Since the 1980s, four decades of neoliberal privatization policies driven by crony capitalism have pushed enormous wealth to the top while gutting labor unions and creating a gig economy in which many people are stuck in low-paying jobs with few benefits, often needing two to three jobs.

Current policies favored by government and business oligarchs are again leading to monopolies and unfairly high prices, and tax cuts for the rich are further tearing apart the social safety net, while vital public transit and infrastructure continue to deteriorate.

We need to cooperate and innovate to bring the three pillars together again and rebuild a social market economy that works for everyone, not just political and financial insiders. An economy that relies only on tariffs, endless consumption and skyrocketing defense spending, while cutting social services, is broken. That is not a free market; that is a rigged market, and rigged markets, whether capitalist or socialist, are bad for everyone except the corrupt actors doing the rigging.

— Franz Burnier, Wheaton

Higher ed funding formula

As the president and student body president of Eastern Illinois University, our perspectives may be different, but our devotion to our beloved institution is the same. With regard to the article “University funding in lawmakers’ crosshairs “ (Feb. 22), we believe the time is now for Illinois to support a student-focused funding formula for sustainable and affordable public universities across the state.

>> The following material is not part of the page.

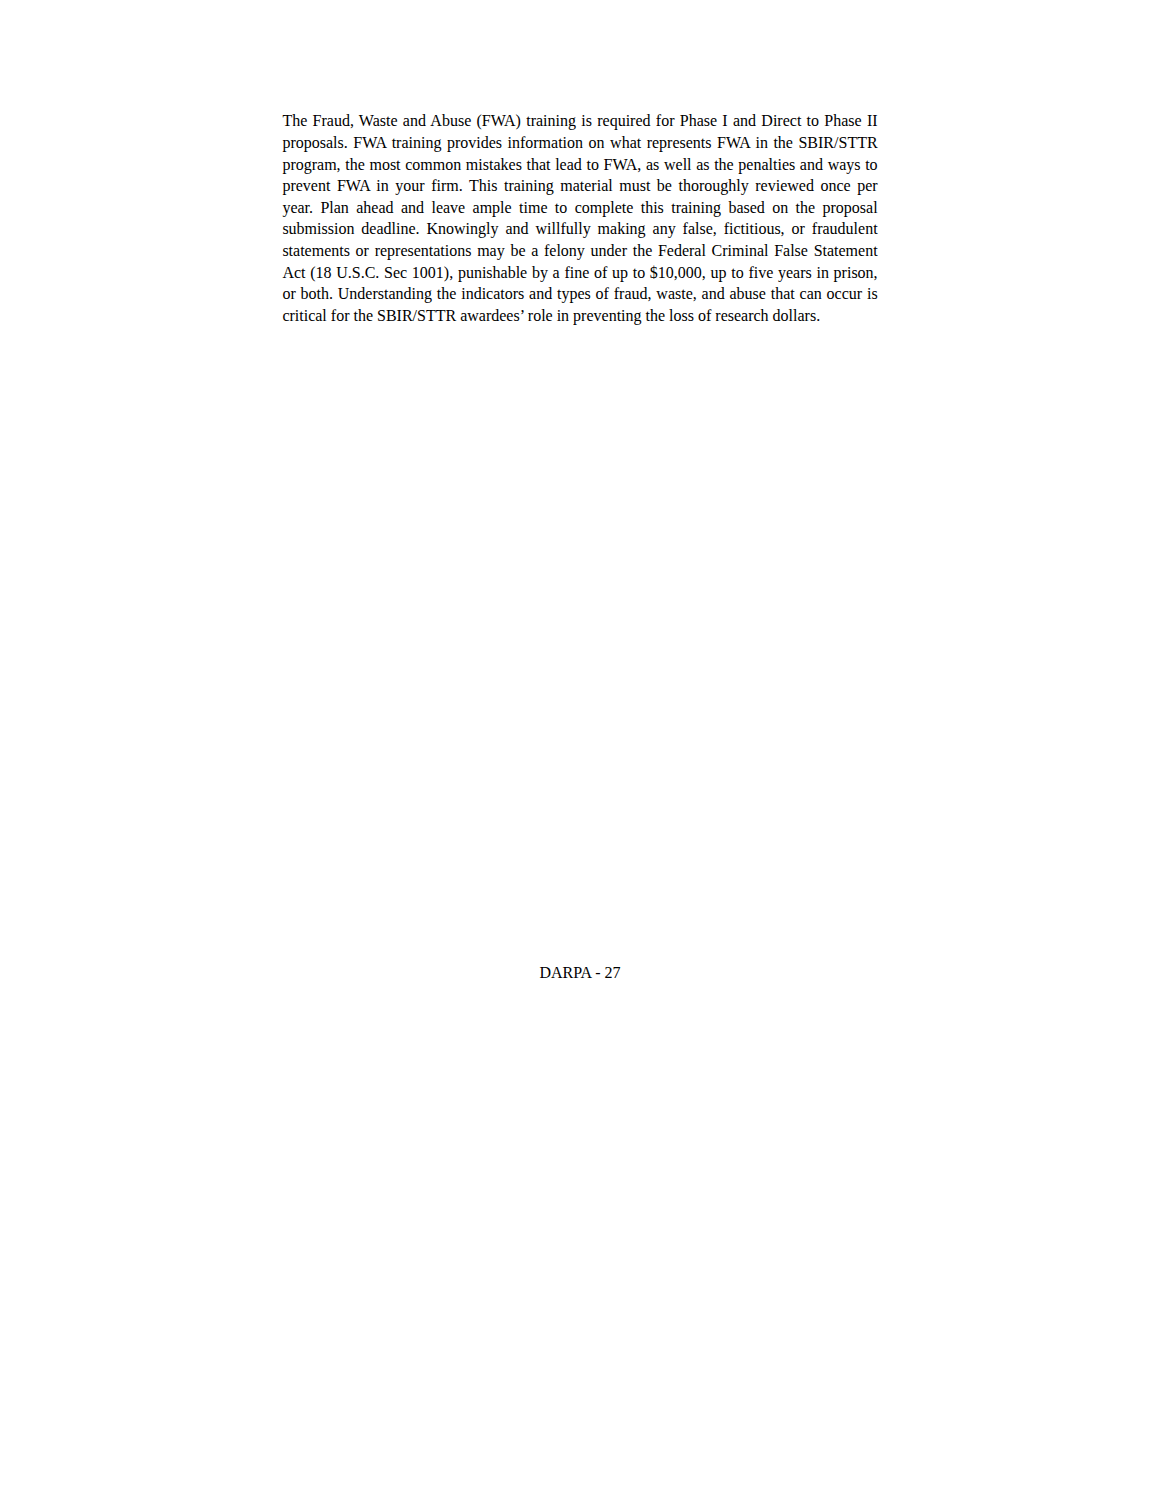The Fraud, Waste and Abuse (FWA) training is required for Phase I and Direct to Phase II proposals. FWA training provides information on what represents FWA in the SBIR/STTR program, the most common mistakes that lead to FWA, as well as the penalties and ways to prevent FWA in your firm. This training material must be thoroughly reviewed once per year. Plan ahead and leave ample time to complete this training based on the proposal submission deadline. Knowingly and willfully making any false, fictitious, or fraudulent statements or representations may be a felony under the Federal Criminal False Statement Act (18 U.S.C. Sec 1001), punishable by a fine of up to $10,000, up to five years in prison, or both. Understanding the indicators and types of fraud, waste, and abuse that can occur is critical for the SBIR/STTR awardees’ role in preventing the loss of research dollars.
DARPA - 27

We are grateful that Gov. JB Pritzker and the General Assembly have begun to reverse two decades worth of disinvestment in higher education — and we applaud their efforts and value their leadership. Yet, our students continue to bear the costs of historical underfunding and an outdated funding model that have pushed up tuition rates, priced students out of higher education and encouraged many to enroll at out-of-state institutions.

The legislative proposal for adequate and equitable public university funding (SB13/HB1581) would be a boon for EIU, every public four-year institution, our communities and the entire state. Grounded by data-informed recommendations from a state commission of experts, the bill provides a pathway to a stronger higher education system that is efficient, effective and responsive to the needs of students, local industry and the communities we serve.

This January, EIU’s Student Government Association passed a resolution supporting this proposed funding formula. Simply put, an adequate and sustainable funding formula would make college affordable again for Illinois residents, enhance our workforce and strengthen communities.

— Jay D. Gatrell, president, and Claire Weber, student body president, Eastern Illinois University

Icon for Italian Americans

We of Italian descent grew up with great regard for Christopher Columbus for discovering America. I’m not so sure landing on an island and later other islands means you discovered two continents. After all, he thought these were islands off of India.

We don’t sing “Columbia, Columbia, God shed his grace on thee.” We sing of “America” due to Italian explorer Amerigo Vespucci.

Mother Cabrini is a fitting person to represent Italian Americans unless the representative must be a man. In that case, Vespucci is more appropriate than Columbus.